Living the resurrection - the new growth - of Christ’s peace and love ultimately is a matter of being our true selves. Richard Rohr says, “A preoccupation with the False Self gets in the way of experiencing and knowing this reality. The False Self is an imaginary self that thinks it’s separate; it is the self that I think I am. The False Self is what has to die so your True Self can live.”
To reflect on the very nature of this seemingly pointless plant that leaves burrs on our socks helps me recognize just how complicated we tend to make God. Just like this plant, God is trying to give away more of God in every moment of presence. And yet, we create barriers, doctrinal hoops, legalistic constraints, and so many complex hurdles to the very natural process of receiving and giving away God.
Similar to the plant with the prickly burrs sometimes I see the resurrection life most clearly in my homeless friends living on the streets. They simply have nothing other than who they are today and so they freely give away the resources they possess to other poor folks so that they can keep on living. It’s all so easy to overlook and very humbling when our eyes actually do lay hold of it.
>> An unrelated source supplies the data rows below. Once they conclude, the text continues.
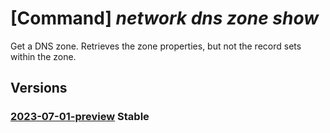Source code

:# [Command] _network dns zone show_

Get a DNS zone. Retrieves the zone properties, but not the record sets within the zone.

## Versions

### [2023-07-01-preview](/Resources/mgmt-plane/L3N1YnNjcmlwdGlvbnMve30vcmVzb3VyY2Vncm91cHMve30vcHJvdmlkZXJzL21pY3Jvc29mdC5uZXR3b3JrL2Ruc3pvbmVzL3t9/2023-07-01-preview.xml) **Stable**

<!-- mgmt-plane /subscriptions/{}/resourcegroups/{}/providers/microsoft.network/dnszones/{} 2023-07-01-preview -->
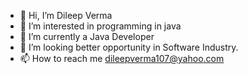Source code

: - 👋 Hi, I’m Dileep Verma
- 👀 I’m interested in programming in java
- 🌱 I’m currently a Java Developer
- 💞️ I’m looking better opportunity in Software Industry.
- 📫 How to reach me dileepverma107@yahoo.com

<!---
dileepverma107/dileepverma107 is a ✨ special ✨ repository because its `README.md` (this file) appears on your GitHub profile.
You can click the Preview link to take a look at your changes.
--->
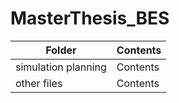 # MasterThesis_BES

| Folder | Contents |
| ------ | -------- |
| simulation planning | Contents |
| other files | Contents |


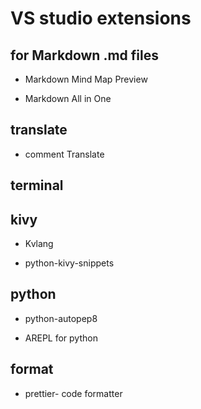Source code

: # VS studio extensions

## for Markdown .md files

- Markdown Mind Map Preview

- Markdown All in One

## translate

- comment Translate

## terminal

## kivy

- Kvlang

- python-kivy-snippets

## python

- python-autopep8

- AREPL for python

## format
- prettier- code formatter 
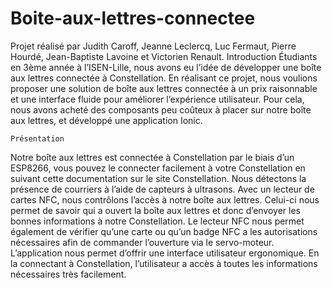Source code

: # Boite-aux-lettres-connectee

Projet réalisé par Judith Caroff, Jeanne Leclercq, Luc Fermaut, Pierre Hourdé, Jean-Baptiste Lavoine et Victorien Renault.
Introduction
    Étudiants en 3ème année à l’ISEN-Lille, nous avons eu l’idée de développer une boîte aux lettres connectée à Constellation. 
En réalisant ce projet, nous voulions proposer une solution de boîte aux lettres connectée à un prix raisonnable et une interface fluide pour améliorer l’expérience utilisateur. Pour cela, nous avons acheté des composants peu coûteux à placer sur notre boîte aux lettres, et développé une application Ionic.
 
    Présentation

Notre boîte aux lettres est connectée à Constellation par le biais d’un ESP8266, vous pouvez le connecter facilement à votre Constellation en suivant cette documentation sur le site Constellation. 
Nous détectons la présence de courriers à l’aide de capteurs à ultrasons. 
Avec un lecteur de cartes NFC, nous contrôlons l’accès à notre boîte aux lettres. Celui-ci nous permet de savoir qui a ouvert la boîte aux lettres et donc d’envoyer les bonnes informations à notre Constellation. Le lecteur NFC nous permet également de vérifier qu’une carte ou qu’un badge NFC a les autorisations nécessaires afin de commander l’ouverture via le servo-moteur.
L’application nous permet d’offrir une interface utilisateur ergonomique. En la connectant à Constellation, l’utilisateur a accès à toutes les informations nécessaires très facilement. 
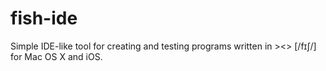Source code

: # fish-ide
Simple IDE-like tool for creating and testing programs written in >&lt;> [/fɪʃ/] for Mac OS X and iOS.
The resurrection life is all right here right now often being expressed in the most culturally irrelevant of ways. What does it mean to live the resurrection and to experience and give away the living Christ for us today? It seems it has everything to do with the ridiculous simplicity of being our naked and true self just as I we were created to be. Maybe we’re trying too hard. There’s nothing all that eye-catching or sensational about it. It’s about seeing the seeds – the generative image of God within us. In this season with all its focus on resurrection may we recognize it and enjoy it to the point where we can’t help but give it away.